When you are long-time user of AEM 6.x (and even CQ5), you are probably familiar with the Asset Update workflow. The primary task of it is the extraction of metadata from the binary asset and the creation of (smaller) renditions for it. This workflow is normally executed on the AEM authoring instance.
But since the begin of this approach it is plagued with problems:
- The question of supported filetypes. Given the almost unlimited amount of file formats and their often proprietary implementation, it’s not always possible to perform these operations. In many cases, the support of these file types within Java is poor.
- Additionally, depending on the size and the type of the asset and the quality of the library which provides support for this filetype, the processing can be very time consuming and also consume a lot of heap. Imagine that you can want to create renditions of a TIFF file which has dimensions of 10k * 10k pixels (assuming that you have a 24bit resolution) this requires 300 megabyte of contininous heap to store an uncompressed version of it. You have to size the heap size accordingly, otherwise you will run out of memory (OOM).

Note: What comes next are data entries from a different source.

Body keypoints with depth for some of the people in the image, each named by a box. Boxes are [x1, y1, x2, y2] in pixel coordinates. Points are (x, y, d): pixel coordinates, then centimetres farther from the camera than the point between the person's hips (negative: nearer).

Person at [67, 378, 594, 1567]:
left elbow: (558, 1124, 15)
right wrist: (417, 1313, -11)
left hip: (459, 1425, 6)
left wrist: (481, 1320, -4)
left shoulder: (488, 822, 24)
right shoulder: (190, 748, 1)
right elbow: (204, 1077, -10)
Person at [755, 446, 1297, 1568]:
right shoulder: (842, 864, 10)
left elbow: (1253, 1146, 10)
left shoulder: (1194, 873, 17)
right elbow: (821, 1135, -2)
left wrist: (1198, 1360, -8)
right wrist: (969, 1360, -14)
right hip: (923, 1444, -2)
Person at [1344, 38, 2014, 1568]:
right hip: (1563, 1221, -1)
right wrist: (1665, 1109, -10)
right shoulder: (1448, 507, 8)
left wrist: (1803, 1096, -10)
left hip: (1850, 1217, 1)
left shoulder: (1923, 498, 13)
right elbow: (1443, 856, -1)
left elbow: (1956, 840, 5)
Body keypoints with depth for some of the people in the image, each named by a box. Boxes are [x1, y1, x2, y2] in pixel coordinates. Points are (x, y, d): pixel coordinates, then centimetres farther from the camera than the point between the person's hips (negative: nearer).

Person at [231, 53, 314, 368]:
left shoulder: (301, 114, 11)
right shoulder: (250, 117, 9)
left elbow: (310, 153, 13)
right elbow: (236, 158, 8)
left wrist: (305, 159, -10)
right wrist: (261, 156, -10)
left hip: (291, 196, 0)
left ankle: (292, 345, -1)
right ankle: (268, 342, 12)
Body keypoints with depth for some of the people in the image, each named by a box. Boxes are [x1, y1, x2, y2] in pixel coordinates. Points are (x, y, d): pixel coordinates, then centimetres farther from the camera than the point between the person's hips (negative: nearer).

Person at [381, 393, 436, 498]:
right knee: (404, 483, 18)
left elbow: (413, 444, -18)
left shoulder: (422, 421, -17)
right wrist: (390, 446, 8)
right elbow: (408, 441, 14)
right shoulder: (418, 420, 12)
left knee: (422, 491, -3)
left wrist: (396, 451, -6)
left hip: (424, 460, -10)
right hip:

- To avoid these issues, for many filetypes external tools like imagemagick were used, which both come with support of various image types (in many cases much better than the Java Image library), plus the ability not to blow the AEM process when the process fails (because imagemagick runs in a dedicated process). But also the capabilities of imagemagick are limited, and the support for more exotic (non-image) file types could be better.
- In all cases you need to size your hardware for a worst case scenario. For example you need to provision a lot of heap, if your authors might start to ingest large images. And you need to provision enough CPU to mitigate negative impacts on all other operations.
- Another big problem is the latency. Assuming that your asset is very large (it’s not uncommon to have assets larger than 1 Gigabyte), it takes time to copy the binary from the (remote) datastore to a location where the processing takes place. Even if you can transfer 100 MiB per second, it needs 10 seconds to have the file transferred to the local disk; normally this process runs through the AEM JVM, which is problematic in terms of heap usage, and also can cause performance problems. Not to mention code, which is not aware of the possible sizes and tries to load the complete stream into memory.
In AEM as a Cloud Service this is offloaded, and that’s what AssetCompute is for. It performs all these steps on its own; also not using imagemagick for image handling, but high quality and optimized routines which also power other Adobe products.
But what does that mean for you as developer for AEM as a Cloud Service? In the first place, it does not have any impact. But you should learn a few things from it:
- Do not create any renditions on your own, use assetCompute instead. This service is extensible (checkout Project Firefly), so you can do all kind of asset operations there. There is no need anymore to use the java image library code.
- Avoid streaming binary data through AEM. AEM as a Cloud Service itself (the JVM) should not be bothered with streaming binary data into and out of the JVM. If you want to upload files into AEM, you should use the aem-upload library.
In general, think twice before you open an InputStream in AEM (either via Rendition.getStream() or also via the JCR API). Normally you never know how much data is behind it, and for almost all transformation cases it makes sense to use AssetCompute to perform these.
2 thoughts on “AEM as a Cloud Service and the handling of binaries”
Jörg, I guess it should not be a problem to use https://github.com/adobe/aem-upload in the on-prem version of AEM 6.5?
I don’t think that it’s possible to use aem-upload for the on-prem version. There I would just use the “usual methods”, e.g. POSTing the binaries.
Comments are closed.